Forum Moderators: coopster
Here is the dilemma. I can't for the life of me grip the stated "Simplicities" of regular expressions. I understand, sort of, the processes that PHP's preg_replace or preg_match functions perform but detailing the expressions that make them do exactly what they are supposed to is driving me to drink.

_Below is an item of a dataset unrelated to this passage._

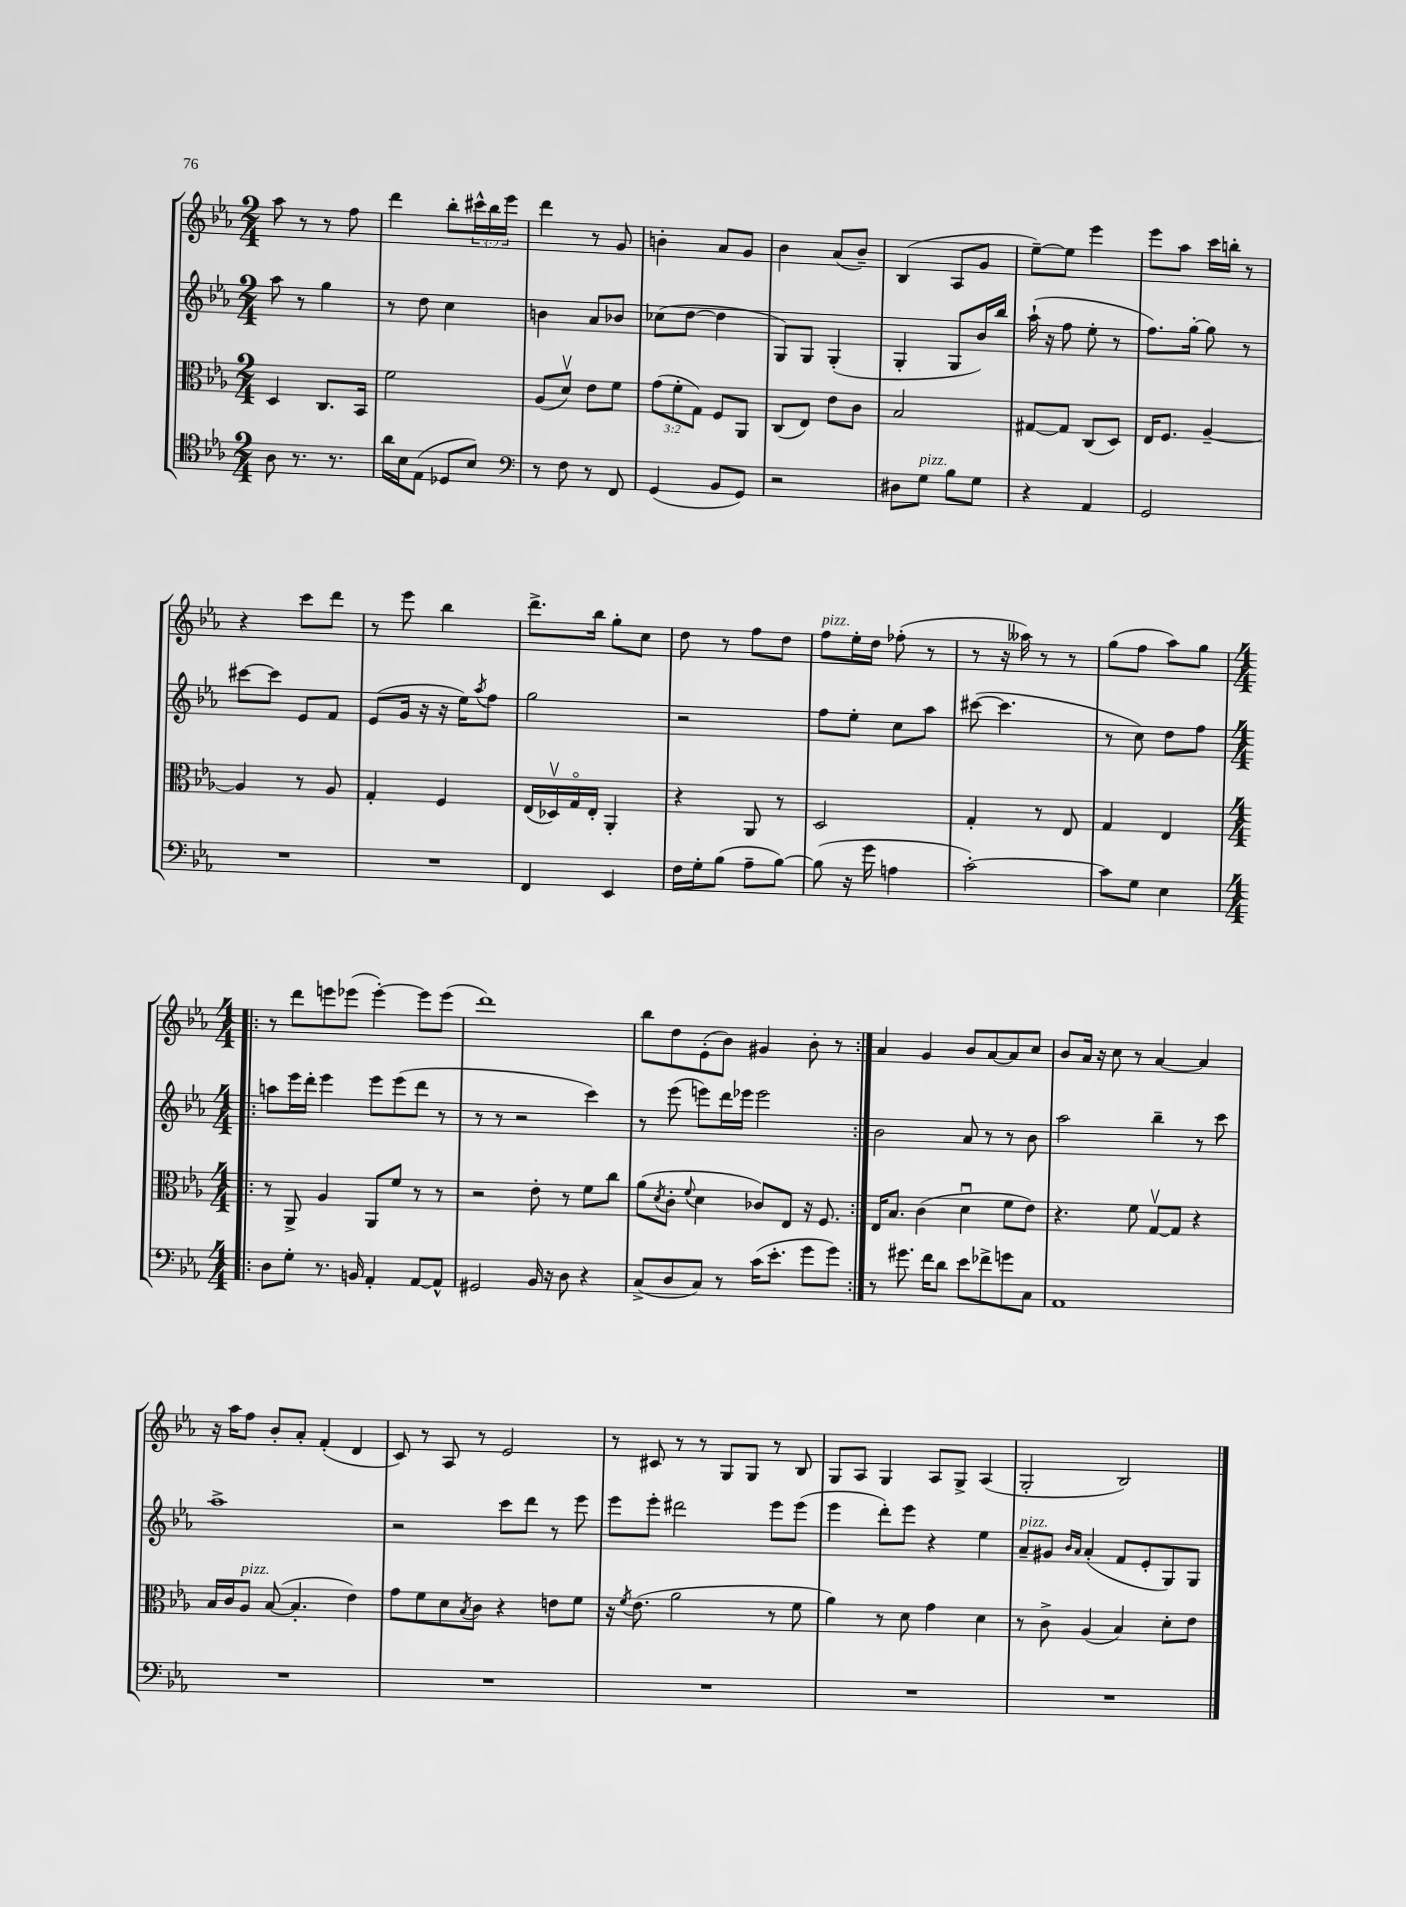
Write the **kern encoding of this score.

I need nothing more than to parse a page, replacing any <sup></sup> tags with some alternatives. To make this a bit more clear, when I locate a <sup> tag, I need to know what is contained within that tag as well. <sup>1</sup> in some perhaps really crazy cases these tags might contain linked numbers <sup><a href="#">1</a></sup>, and finally some wise guys might even might have a moment of self reflection and decide in all their wisdom to apply css to these. <sup class="Retarded"><a href="#">1</a></sup>. There is no reason for these to be applied, but from a users perspective I have to be prepared for this.

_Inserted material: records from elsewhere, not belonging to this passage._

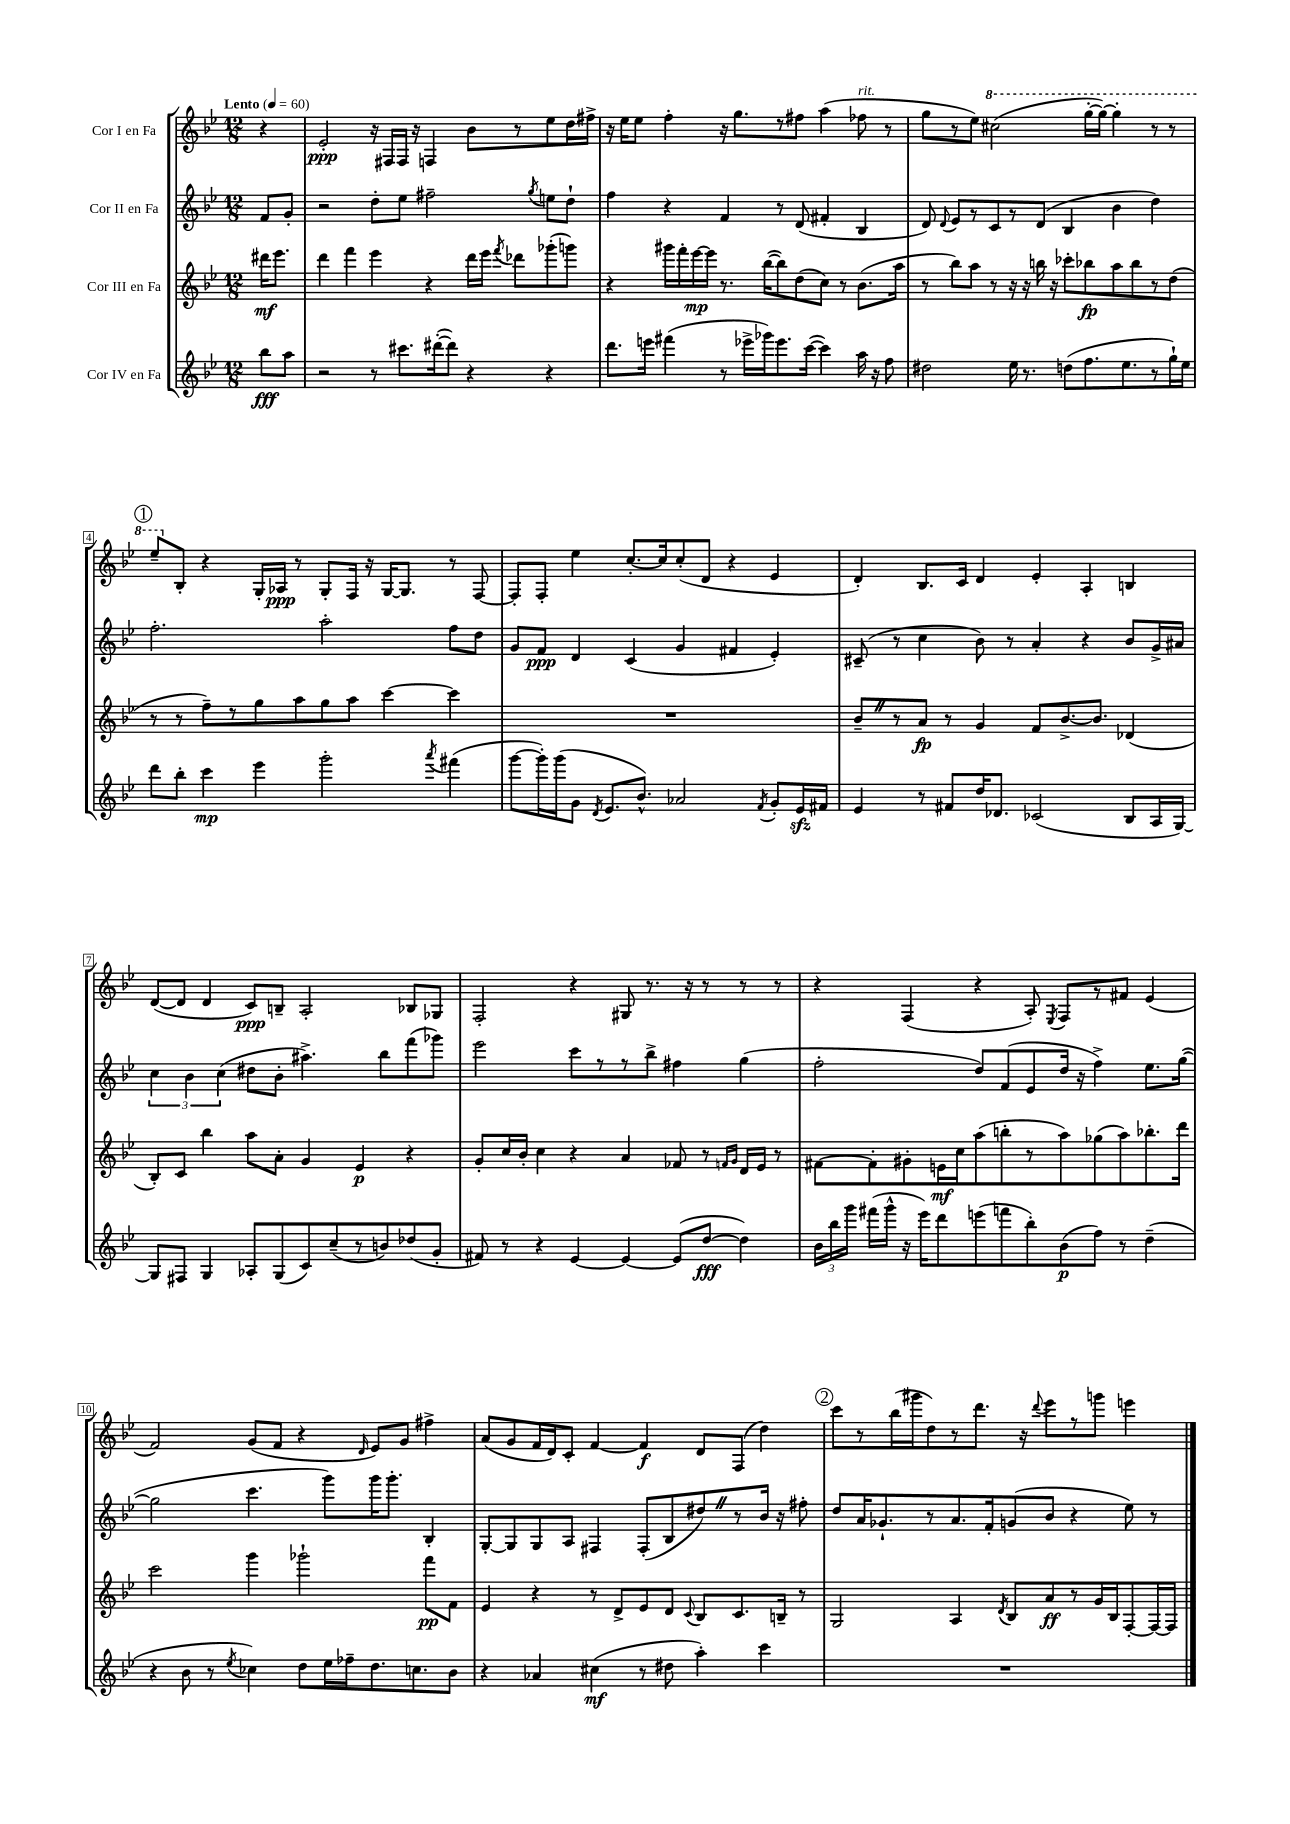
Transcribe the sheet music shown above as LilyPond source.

<<
\new StaffGroup <<
\new Staff = "s0" \with { instrumentName = "Cor I en Fa" } {
    \clef treble \key bes \major \numericTimeSignature \time 12/8 \partial 4 \tempo "Lento" 4 = 60
    \autoBeamOff r4 |
    ees'2-.\ppp r16 fis16[ fis16] r16 f4 bes'8[ r8 ees''8 d''16 fis''16]-> |
    r16 ees''16[ ees''8] f''4-. r16 g''8.[ r8 fis''8] a''4( fes''8^\markup { \italic "rit." } r8 |
    g''8[ r8 ees''8]) \ottava #1 cis'''2( g'''16[~-. g'''16]~) g'''4-. r8 r8 |
    \mark \markup { \circle "1" } ees'''8[-- \ottava #0 bes8]-. r4 g16[-. aes16]\ppp r8 g8[-. f16] r16 g16[~ g8.] r8 f8~ |
    f8[-. f8]-. ees''4 c''8.[~-. c''16 c''8-.( d'8] r4 ees'4 |
    d'4-.) bes8.[ c'16] d'4 ees'4-. a4-. b4 |
    d'8[~( d'8] d'4 c'8[\ppp) b8]-- a2-. bes8[ ges8] |
    f2-. r4 gis8 r8. r16 r8 r8 r8 |
    r4 f4( r4 a8-.) \acciaccatura { ees8 } f8[ r8 fis'8] ees'4( |
    f'2) g'8[( f'8] r4 \grace { d'16 } ees'8[) g'8] fis''4-> |
    a'8[( g'8 f'16 d'16) c'8]-. f'4~ f'4\f d'8[ f8]( d''4) |
    \mark \markup { \circle "2" } c'''8[ r8 bes''16( gis'''16 d''8) r8 d'''8.] r16 \appoggiatura { d'''8 } ees'''8[ r8 g'''8] e'''4 \bar "|." |
}
\new Staff = "s1" \with { instrumentName = "Cor II en Fa" } {
    \clef treble \key bes \major \numericTimeSignature \time 12/8 \partial 4
    \autoBeamOff f'8[ g'8]-. |
    r2 d''8[-. ees''8] fis''2-- \acciaccatura { g''8 } e''8[ d''8]-! |
    f''4 r4 f'4 r8 d'8( fis'4-. bes4 |
    d'8) \appoggiatura { d'8 } ees'8[ r8 c'8 r8 d'8]( bes4 bes'4 d''4) |
    \mark \markup { \circle "1" } f''2.-. a''2-. f''8[ d''8] |
    g'8[ f'8]\ppp d'4 c'4( g'4 fis'4 ees'4-.) |
    cis'8--( r8 c''4 bes'8) r8 a'4-. r4 bes'8[ g'16-> ais'16] |
    \tuplet 3/2 { c''4 bes'4 c''4( } dis''8[ bes'8]-. ais''4.->) bes''8[ f'''8( ges'''8]) |
    ees'''2 c'''8[ r8 r8 bes''8]-> fis''4 g''4( |
    f''2-. d''8[) f'8( ees'8 d''16] r16 f''4->) ees''8.[ g''16]~( |
    g''2 c'''4. g'''8[) g'''16 g'''8.]-. bes4-. |
    g8[~-. g8 g8 a8] fis4 fis8[-.( bes8 dis''8) \once \override BreathingSign.text = \markup { \musicglyph "scripts.caesura.straight" } \breathe r8 bes'16] r16 fis''8-. |
    \mark \markup { \circle "2" } d''8[ a'16 ges'8.-! r8 a'8. f'16-. g'8( bes'8] r4 ees''8) r8 \bar "|." |
}
\new Staff = "s2" \with { instrumentName = "Cor III en Fa" } {
    \clef treble \key bes \major \numericTimeSignature \time 12/8 \partial 4
    \autoBeamOff dis'''16[\mf ees'''8.] |
    d'''4 f'''4 ees'''4 r4 d'''16[ ees'''16] \acciaccatura { f'''8 } des'''8[ ges'''8-.( g'''8]) |
    r4 gis'''16[ f'''16-. ees'''16~\mp ees'''16] r8. bes''16[~( bes''8) d''8( c''8]) r8 bes'8.[( a''16] |
    r8 bes''8[) a''8] r8 r16 r16 b''16 r16 ces'''8[-. bes''8\fp a''8 bes''8 r8 d''8]( |
    \mark \markup { \circle "1" } r8 r8 f''8[--) r8 g''8 a''8 g''8 a''8] c'''4~ c'''4 |
    R1. |
    bes'8[-- \once \override BreathingSign.text = \markup { \musicglyph "scripts.caesura.straight" } \breathe r8 a'8]\fp r8 g'4 f'8[ bes'8.~-> bes'8.] des'4( |
    bes8[-.) c'8] bes''4 a''8[ a'8]-. g'4 ees'4\p r4 |
    g'8[-. c''16 bes'16]-. c''4 r4 a'4 fes'8 r8 \grace { f'16[ g'16] } d'16[ ees'16] r8 |
    fis'8[~ fis'8-. gis'8-. e'16\mf c''16 a''8( b''8-. r8 a''8) ges''8( a''8) bes''8.-. d'''16] |
    c'''2 g'''4 ges'''2-! f'''8[\pp f'8] |
    ees'4 r4 r8 d'8[-> ees'8 d'8] \appoggiatura { c'8 } bes8[ c'8. b16]-- r8 |
    \mark \markup { \circle "2" } g2 a4 \acciaccatura { d'8 } bes8[ a'8\ff r8 g'16 bes16 f8~-. f16~ f16] \bar "|." |
}
\new Staff = "s3" \with { instrumentName = "Cor IV en Fa" } {
    \clef treble \key bes \major \numericTimeSignature \time 12/8 \partial 4
    \autoBeamOff bes''8[\fff a''8] |
    r2 r8 cis'''8.[ dis'''16~-.( dis'''8]) r4 r4 |
    d'''8.[ e'''16] fis'''4( r8 ees'''16[-> ges'''16) ees'''8. c'''16]~( c'''4) a''16 r16 f''8 |
    dis''2 ees''16 r8. d''8[( f''8. ees''8. r8 g''16-!) ees''16] |
    \mark \markup { \circle "1" } d'''8[ bes''8]-. c'''4\mp ees'''4 g'''2-. \acciaccatura { a'''8 } fis'''4( |
    g'''8[~ g'''16-.) g'''16( g'8] \acciaccatura { d'8 } ees'8.[ bes'8.]-^) aes'2 \acciaccatura { f'8 } g'8[-. ees'16\sfz fis'16] |
    ees'4 r8 fis'8[ d''16 des'8.] ces'2( bes8[ a16 g16]~) |
    g8[ fis8] g4 aes8[-. g8( c'8) c''8--( r8 b'8) des''8( g'8]-. |
    fis'8) r8 r4 ees'4~ ees'4~ ees'8[( d''8]~\fff d''4) |
    \tuplet 3/2 { bes'16[ bes''16 g'''16] } fis'''16[( g'''16]-^ r16 ees'''16[) d'''8 e'''8( f'''8 bes''8-.) bes'8\p( f''8]) r8 d''4--( |
    r4 bes'8 r8 \acciaccatura { ees''8 } ces''4) d''8[ ees''16 fes''16-- d''8. c''8. bes'8] |
    r4 aes'4 cis''4\mf( r8 dis''8 a''4-.) c'''4 |
    \mark \markup { \circle "2" } R1. \bar "|." |
}
>>
>>
\layout { \context { \Score \override BarNumber.stencil = #(make-stencil-boxer 0.1 0.3 ly:text-interface::print) } }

When the user states a <sup></sup> tag they are doing this so that I can recognize this with a script and use it as it is intended. So here is what I have. I use a copied html page from Wiki.. as myfile.html that has some of the <sup></sup> tags already and they also include css, id, and links.
$source = "myfile.html";
$fp = fopen($source, "r") or die("couldn't Open $source");
while (!feof($fp)) {
$line .= fgets($fp,1024);
}
fclose($fp);
// Remove the Garbage Tags for testing
$line = strip_tags("$line","<sup>,<div>,<a>");
preg_match_all('/<sup>(.*)<\/sup>/s',$line,$result);
for ($i = 0; $i < count($result[0]); $i++) {
// Used for Testing the Contents of $result
echo "Works: ".$result[0][$i]."\n";
}
foreach($result as $key => $val) {
// if $results where working, we could use our $result data to make the necessary changes.. but!
}
Once I had the $results data changed to what I needed it to be changed to then I could use some thing like.
preg_replace('/(<sup[^>]*>)(.*?)(<\/sup>)/is','$changes',$somesource);
I mentioned that I have had to bits and pieces the expressions together, I haven't a clue if they are right or wrong, honestly, I don't have a clue whether or not the whole intention is right. Thus, I need your expertise to steer me right.
Thanks in Advance.
So basically you want to strip any attributes or additional HTML that may be contained within the
<sup></sup> tags? Something like this?
$pattern = "/<sup[^>]*>(.+)<\/sup>/i";
$new_string = preg_replace($pattern,'<sup>\\1</sup>',strip_tags($string,'<sup>'));
$pattern = "/<sup[^>]*>(<[^>]*>)*([^<]+).*<\/sup>/i";
$new_string = preg_replace($pattern,'<sup>\\2</sup>',$string);
I'm sure the pattern can be optimized a bit, but this will do the job.